Tennessee’s laws regarding sports betting are unlike any other that has legalized so far. Their bill only permits sports betting through online or mobile app. Most states with legal sports betting don’t even allow mobile or online wagers, but Tennessee has legalized it only in digital format. Something that likely influenced this is the fact that Tennessee doesn’t actually have any casinos, which legal states often use as a sports betting establishment.
The approved bill also has language that requires formation of a commercial agreement for any bets relating to in-play (bets made after a game has already started). While this doesn’t help sportsbooks, it does help sports leagues that have been lobbying for such an agreement for more than a year.
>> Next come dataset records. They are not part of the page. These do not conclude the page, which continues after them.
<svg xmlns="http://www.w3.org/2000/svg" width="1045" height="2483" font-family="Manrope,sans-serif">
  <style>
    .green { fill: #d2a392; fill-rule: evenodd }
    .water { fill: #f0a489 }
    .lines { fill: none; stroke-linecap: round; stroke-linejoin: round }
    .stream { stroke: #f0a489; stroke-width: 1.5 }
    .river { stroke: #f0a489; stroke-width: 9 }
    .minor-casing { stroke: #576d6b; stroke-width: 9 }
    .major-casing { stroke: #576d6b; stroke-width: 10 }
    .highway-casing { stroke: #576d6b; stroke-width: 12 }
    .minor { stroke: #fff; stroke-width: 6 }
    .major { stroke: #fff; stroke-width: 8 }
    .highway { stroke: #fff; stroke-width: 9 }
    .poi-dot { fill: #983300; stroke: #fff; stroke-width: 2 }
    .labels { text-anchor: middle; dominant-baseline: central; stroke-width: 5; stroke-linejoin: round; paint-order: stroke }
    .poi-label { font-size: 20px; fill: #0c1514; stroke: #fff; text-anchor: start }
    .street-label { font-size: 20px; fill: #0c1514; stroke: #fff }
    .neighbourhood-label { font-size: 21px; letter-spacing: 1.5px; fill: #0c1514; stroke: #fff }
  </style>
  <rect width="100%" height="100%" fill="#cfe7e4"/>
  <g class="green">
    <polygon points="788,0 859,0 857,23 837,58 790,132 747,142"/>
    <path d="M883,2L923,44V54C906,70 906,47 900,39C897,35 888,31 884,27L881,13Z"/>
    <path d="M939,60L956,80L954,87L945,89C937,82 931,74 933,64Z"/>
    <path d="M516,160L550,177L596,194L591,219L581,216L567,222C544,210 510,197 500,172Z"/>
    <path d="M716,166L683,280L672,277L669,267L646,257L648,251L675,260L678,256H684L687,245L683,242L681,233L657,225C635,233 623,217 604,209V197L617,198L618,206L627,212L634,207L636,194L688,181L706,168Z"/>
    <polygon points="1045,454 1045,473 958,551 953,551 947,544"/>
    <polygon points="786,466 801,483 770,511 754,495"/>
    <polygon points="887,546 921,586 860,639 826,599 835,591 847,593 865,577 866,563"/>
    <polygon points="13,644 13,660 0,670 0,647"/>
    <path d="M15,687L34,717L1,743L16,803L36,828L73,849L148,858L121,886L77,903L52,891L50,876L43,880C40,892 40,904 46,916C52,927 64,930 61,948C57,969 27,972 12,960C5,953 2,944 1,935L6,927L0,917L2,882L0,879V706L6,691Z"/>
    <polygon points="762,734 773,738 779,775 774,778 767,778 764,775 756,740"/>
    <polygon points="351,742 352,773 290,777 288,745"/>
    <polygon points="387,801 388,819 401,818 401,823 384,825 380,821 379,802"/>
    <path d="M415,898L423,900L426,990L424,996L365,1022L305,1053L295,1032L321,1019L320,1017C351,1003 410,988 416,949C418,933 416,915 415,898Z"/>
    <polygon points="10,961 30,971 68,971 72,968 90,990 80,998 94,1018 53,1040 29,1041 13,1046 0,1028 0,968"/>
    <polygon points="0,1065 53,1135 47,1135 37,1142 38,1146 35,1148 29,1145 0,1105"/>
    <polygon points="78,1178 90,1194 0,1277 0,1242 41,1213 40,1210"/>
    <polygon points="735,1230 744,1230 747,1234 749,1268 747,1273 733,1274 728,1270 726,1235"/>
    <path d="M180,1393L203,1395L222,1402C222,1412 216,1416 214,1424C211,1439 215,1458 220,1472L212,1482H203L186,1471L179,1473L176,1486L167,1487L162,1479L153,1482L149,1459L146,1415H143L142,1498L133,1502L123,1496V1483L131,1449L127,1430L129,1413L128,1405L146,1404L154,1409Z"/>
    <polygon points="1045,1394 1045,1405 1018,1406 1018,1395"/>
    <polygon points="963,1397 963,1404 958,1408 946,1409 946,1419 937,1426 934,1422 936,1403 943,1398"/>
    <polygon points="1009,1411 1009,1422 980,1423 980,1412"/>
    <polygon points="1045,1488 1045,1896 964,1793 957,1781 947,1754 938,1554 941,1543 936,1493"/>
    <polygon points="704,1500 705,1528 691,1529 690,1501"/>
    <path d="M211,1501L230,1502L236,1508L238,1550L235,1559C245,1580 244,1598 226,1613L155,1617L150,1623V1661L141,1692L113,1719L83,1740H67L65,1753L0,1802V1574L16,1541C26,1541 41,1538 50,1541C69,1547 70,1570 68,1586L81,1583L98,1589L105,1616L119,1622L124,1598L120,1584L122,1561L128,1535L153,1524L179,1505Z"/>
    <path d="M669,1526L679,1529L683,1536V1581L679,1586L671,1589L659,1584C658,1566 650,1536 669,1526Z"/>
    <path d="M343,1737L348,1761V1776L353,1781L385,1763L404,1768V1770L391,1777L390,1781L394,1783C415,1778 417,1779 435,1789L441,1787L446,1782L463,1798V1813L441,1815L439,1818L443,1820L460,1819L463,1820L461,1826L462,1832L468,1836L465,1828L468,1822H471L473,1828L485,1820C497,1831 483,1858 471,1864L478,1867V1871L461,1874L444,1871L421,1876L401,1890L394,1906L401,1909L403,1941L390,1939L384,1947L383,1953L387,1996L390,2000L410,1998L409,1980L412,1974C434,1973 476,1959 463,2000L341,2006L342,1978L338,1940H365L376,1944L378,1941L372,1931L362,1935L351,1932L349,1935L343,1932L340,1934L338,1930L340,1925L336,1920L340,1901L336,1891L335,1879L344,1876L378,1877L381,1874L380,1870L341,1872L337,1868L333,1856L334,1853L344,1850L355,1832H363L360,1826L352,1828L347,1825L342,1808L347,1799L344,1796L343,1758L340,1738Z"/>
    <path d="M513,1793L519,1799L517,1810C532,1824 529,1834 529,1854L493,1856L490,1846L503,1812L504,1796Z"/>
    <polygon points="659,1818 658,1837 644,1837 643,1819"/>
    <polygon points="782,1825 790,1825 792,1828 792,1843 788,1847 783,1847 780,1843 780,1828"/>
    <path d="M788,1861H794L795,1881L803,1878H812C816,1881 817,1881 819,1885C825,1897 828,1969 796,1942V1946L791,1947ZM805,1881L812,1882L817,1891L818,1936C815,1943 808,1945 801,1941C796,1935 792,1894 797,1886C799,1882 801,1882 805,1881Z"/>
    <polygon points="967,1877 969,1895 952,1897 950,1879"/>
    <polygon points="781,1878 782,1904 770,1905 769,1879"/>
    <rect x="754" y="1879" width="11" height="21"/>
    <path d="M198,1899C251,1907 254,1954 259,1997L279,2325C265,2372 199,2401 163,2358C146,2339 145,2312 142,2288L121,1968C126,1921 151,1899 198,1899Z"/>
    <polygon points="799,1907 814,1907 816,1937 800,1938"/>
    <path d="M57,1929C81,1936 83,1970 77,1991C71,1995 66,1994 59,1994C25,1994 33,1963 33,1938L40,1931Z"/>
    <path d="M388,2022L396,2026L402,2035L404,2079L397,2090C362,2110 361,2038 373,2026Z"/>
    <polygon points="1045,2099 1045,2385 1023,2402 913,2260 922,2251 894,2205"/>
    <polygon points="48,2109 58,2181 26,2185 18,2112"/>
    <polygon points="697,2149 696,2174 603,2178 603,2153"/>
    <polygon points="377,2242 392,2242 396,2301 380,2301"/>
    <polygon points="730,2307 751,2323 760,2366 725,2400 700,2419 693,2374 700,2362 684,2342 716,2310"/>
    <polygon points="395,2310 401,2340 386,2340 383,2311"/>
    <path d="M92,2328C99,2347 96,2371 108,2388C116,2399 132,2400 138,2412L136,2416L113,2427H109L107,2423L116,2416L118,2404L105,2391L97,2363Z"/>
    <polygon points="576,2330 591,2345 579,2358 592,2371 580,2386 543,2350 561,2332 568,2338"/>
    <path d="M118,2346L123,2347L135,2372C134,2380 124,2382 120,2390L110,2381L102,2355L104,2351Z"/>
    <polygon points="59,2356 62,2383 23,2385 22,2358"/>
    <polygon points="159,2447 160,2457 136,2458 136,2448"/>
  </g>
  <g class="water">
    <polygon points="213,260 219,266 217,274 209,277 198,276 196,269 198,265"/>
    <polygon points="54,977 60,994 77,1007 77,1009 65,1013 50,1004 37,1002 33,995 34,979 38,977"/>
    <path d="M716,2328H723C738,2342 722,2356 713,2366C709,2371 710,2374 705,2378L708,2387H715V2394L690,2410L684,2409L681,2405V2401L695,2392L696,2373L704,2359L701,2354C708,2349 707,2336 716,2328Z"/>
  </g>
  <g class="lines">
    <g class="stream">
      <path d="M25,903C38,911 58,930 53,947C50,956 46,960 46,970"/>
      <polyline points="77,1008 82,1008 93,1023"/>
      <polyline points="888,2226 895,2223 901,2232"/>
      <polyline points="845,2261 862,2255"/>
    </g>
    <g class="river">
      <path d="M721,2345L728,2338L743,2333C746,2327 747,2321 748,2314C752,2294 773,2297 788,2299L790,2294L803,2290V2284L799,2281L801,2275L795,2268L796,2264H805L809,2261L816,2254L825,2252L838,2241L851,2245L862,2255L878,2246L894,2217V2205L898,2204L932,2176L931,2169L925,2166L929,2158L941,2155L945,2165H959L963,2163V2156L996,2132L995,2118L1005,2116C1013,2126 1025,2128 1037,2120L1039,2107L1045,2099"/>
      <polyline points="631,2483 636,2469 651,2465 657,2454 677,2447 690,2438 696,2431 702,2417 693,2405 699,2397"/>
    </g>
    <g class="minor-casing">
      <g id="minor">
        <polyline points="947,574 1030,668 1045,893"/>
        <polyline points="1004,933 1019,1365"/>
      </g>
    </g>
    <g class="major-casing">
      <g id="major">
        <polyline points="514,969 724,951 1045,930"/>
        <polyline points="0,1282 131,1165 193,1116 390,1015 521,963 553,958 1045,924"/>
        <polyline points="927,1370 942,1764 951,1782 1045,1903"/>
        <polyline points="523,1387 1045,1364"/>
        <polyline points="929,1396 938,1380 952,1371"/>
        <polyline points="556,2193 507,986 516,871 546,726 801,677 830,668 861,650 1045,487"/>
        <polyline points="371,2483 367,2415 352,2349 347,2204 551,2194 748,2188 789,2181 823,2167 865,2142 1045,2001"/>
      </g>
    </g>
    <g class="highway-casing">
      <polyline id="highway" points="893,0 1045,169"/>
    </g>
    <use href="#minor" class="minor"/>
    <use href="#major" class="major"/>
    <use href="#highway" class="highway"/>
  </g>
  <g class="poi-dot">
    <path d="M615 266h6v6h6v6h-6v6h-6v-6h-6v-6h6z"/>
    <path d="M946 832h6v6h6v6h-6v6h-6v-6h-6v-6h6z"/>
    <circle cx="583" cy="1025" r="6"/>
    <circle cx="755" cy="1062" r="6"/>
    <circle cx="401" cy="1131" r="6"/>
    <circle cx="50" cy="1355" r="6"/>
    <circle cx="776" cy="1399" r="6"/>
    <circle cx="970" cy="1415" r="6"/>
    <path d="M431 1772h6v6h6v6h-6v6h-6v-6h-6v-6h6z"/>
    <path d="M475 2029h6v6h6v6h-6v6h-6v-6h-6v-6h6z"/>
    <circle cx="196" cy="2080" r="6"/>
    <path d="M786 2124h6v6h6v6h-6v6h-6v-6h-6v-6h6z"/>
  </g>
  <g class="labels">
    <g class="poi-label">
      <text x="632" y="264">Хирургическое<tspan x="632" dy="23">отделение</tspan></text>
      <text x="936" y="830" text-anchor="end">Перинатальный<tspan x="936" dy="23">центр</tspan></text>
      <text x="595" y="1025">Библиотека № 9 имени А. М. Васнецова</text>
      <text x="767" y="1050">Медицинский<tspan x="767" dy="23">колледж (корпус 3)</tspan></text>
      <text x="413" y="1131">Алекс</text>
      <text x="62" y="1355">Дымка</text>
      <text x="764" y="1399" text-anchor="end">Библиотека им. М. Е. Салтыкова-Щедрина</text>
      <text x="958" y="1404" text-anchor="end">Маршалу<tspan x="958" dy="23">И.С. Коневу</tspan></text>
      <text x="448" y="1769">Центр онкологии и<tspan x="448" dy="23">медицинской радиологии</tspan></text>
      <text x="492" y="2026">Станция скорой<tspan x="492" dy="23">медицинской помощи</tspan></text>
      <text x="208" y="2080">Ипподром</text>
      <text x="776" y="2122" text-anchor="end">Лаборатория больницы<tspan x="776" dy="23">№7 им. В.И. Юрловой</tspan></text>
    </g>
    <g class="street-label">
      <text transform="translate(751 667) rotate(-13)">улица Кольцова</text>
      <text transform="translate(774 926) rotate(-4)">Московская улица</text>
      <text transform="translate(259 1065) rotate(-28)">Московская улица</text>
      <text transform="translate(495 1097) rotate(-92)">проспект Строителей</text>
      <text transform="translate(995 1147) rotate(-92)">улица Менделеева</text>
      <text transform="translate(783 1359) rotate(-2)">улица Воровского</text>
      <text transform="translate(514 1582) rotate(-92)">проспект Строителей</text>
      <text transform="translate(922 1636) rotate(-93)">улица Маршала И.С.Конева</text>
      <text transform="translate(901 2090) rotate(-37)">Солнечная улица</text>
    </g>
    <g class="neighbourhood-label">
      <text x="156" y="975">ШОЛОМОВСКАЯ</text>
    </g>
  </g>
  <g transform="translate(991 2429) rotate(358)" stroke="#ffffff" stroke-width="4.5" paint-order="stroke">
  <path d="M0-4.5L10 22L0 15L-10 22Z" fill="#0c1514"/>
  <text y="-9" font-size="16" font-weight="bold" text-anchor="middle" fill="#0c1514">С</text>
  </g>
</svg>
Not only that, but sports leagues also have the ability to decide which bets are allowed.
Although the bill was ultimately passed, it certainly faced a good deal of opposition getting there. Even as Governor Bill Lee decided the bill’s fate, there was still plenty of uncertainty. Governor Lee decided to return the bill without a signature, which still allowed the bill to pass. The Governor opposed the bill, but decided not to veto it because it didn’t try and expand to casinos. Governor Lee holds the opinion that casinos are the most negative form of gambling, and that a compromise is the best solution at this point in time.
The bill barely passed through the state’s House and Senate, and the Governor didn’t even like it. Despite all the obstacles, the online/mobile only sports betting bill was indeed approved in Tennessee. It will become law on July 1st, just a little more than a month after becoming approved.
Even though sports betting will be legal come July, there isn’t an established gambling market in the state, so it will certainly be longer until any sort of structured sports betting is available. It still sets a great precedent for any future sports betting bills in other states considering the unique language.